We’ve had decades to watch the digital revolution play out. As Tom Coates wrote in debunking the attack of the snails argument:
So here’s the argument - that perhaps broadcast won’t last forever and that technology is changing faster than ever before. So fast, apparently, that it’s almost dazzlingly confusing for people.
I’m afraid I think this is certifiable bullshit. There’s nothing rapid about this transition at all. It’s been happening in the background for fifteen years. So let me rephrase it in ways that I understand. Shock revelation! A new set of technologies has started to displace older technologies and will continue to do so at a fairly slow rate over the next ten to thirty years!
Tom wrote his post two and a half years ago, and yet journalism and media organisations continue to bemoan the rapid pace of change. In fact, this change is just the logical conclusion of decades-long trends that have been clear to anyone who was actually paying attention.
In some ways, it’s understandable. If you have a wonderfully lucrative business model like television or the de facto monopolies of big metro daily newspapers in the US, the first reaction is to protect the existing business model rather than adapt to meet the challenge of digital insurgents. It’s a perfectly reasonable response.
In other ways, it’s a complete failure of management replicated almost identically across several sectors of the media industry. Newspapers have been suffering declining readership for decades. Television has been facing fragmenting audiences for years under the threat of cable and satellite. This is the failure of vision by media management: They have focused on digital consumption patterns without adopting digital production methods and undercutting their own costs. And as the erosion of audience has accelerated, they have mainly cut costs by cutting staff instead of by adopting digital production and distribution technology.

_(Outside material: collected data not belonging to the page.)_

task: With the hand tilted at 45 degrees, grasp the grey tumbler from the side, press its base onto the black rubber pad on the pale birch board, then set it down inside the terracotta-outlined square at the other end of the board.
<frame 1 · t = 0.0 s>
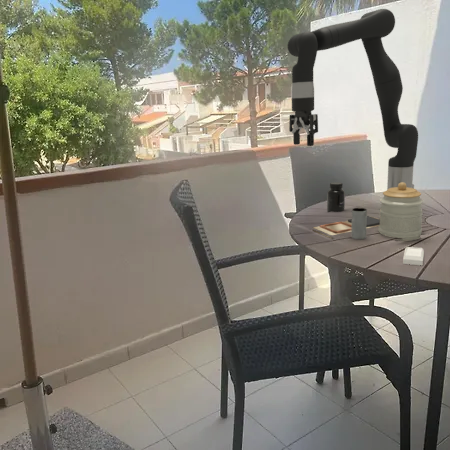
hand: (303, 145, 151), 29 cm above the table, tool pointing down, fingers open, 8 cm apart
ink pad: (366, 222, 154), resting on board
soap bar: (413, 261, 121), on the table
grey tumbler: (358, 241, 139), on the table
jar: (399, 236, 142), on the table
supplement bottle: (335, 213, 174), on the table
board: (352, 228, 152), on the table
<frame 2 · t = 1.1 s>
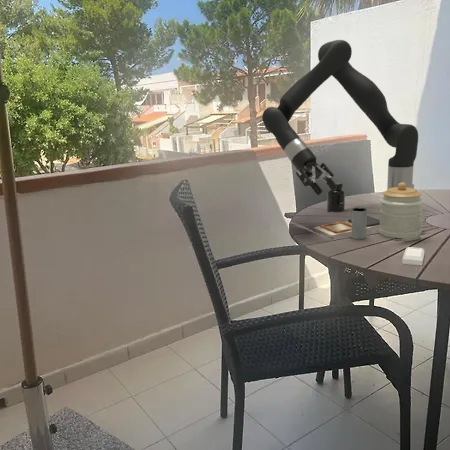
hand: (328, 191, 143), 15 cm above the table, tool tilted 45°, fingers open, 8 cm apart
nothing on the table moved.
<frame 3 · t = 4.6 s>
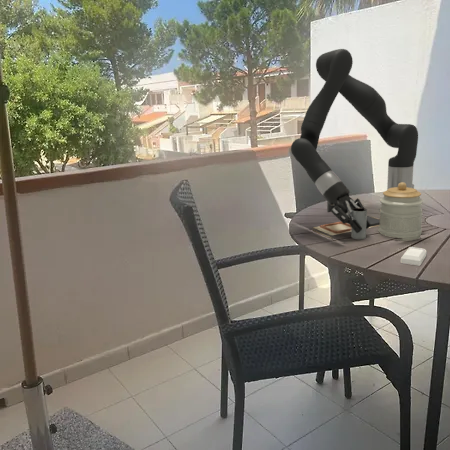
hand: (364, 229, 137), 4 cm above the table, tool tilted 45°, fingers closed on grey tumbler, 4 cm apart
grey tumbler: (358, 241, 139), on the table, touching gripper
everything else where it was.
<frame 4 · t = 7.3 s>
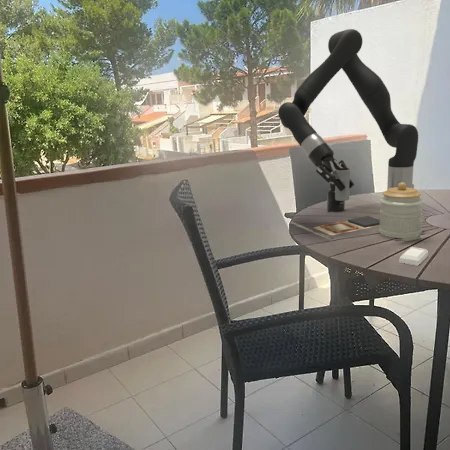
hand: (347, 187, 143), 16 cm above the table, tool tilted 45°, fingers closed on grey tumbler, 4 cm apart
grey tumbler: (342, 200, 146), point 11 cm above the table, touching gripper
everything else where it was.
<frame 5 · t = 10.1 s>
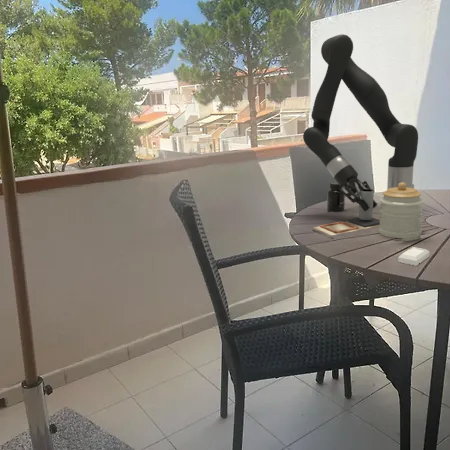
hand: (371, 208, 151), 7 cm above the table, tool tilted 45°, fingers closed on grey tumbler, 4 cm apart
grey tumbler: (365, 219, 154), point 3 cm above the table, touching gripper
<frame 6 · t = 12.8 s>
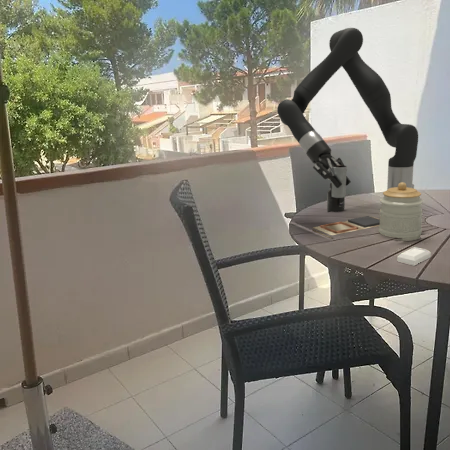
hand: (344, 185, 144), 16 cm above the table, tool tilted 45°, fingers closed on grey tumbler, 4 cm apart
grey tumbler: (338, 196, 147), point 12 cm above the table, touching gripper
when the fingers open (6 cm above the table, at t = 15.1 s): grey tumbler stays where it is, resting on board.
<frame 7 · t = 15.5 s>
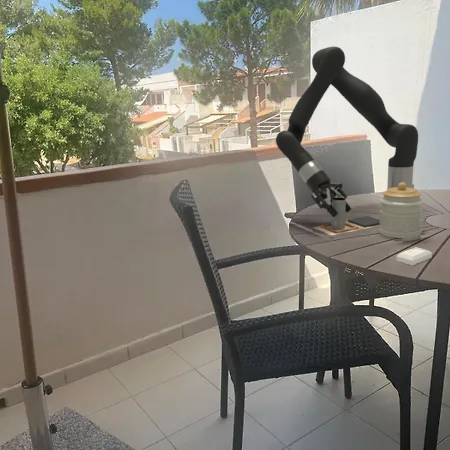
hand: (342, 213, 147), 7 cm above the table, tool tilted 45°, fingers open, 7 cm apart
grey tumbler: (338, 228, 150), point 1 cm above the table, touching board
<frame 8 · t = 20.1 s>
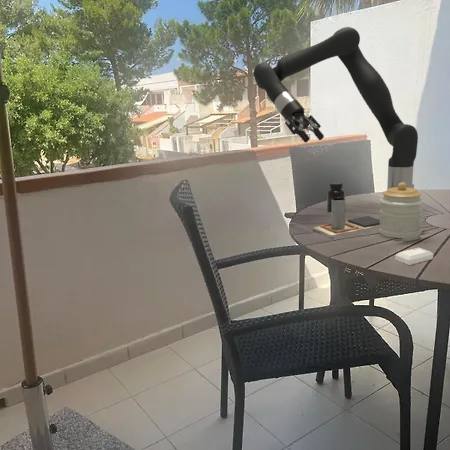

At this late hour for many media companies the critical question is, when are you going to stop nodding your heads at conferences and get on with it? Not many of us in media will be able to go hat in hand like Northern Rock or General Motors and ask for billions to bail us out. I think that Mindy McAdams raises an important issue in the comments on Andy’s post:
News organizations seem particularly susceptible to “a prophet is without honor in his own land” — people inside the organization who spread Michael’s same message might be completely ignored, but management will hire Michael to come in and do his excellent presentation, and THEN they will ooo and ahh about it, acting as if it is brand-new.
A few things to realise in the age of digital disruption:
- Higher costs of production do not necessarily result in higher quality of products.
- Quality and brand do not equal media success.
- Broadcast=wedding. Anytime you put broadcast near technology in the same sentence, it’s like saying you want something for a wedding. Just triple the cost.
- Disrupt or be disrupted. Actively look for ways to disrupt your own business model with digital technologies before someone else does.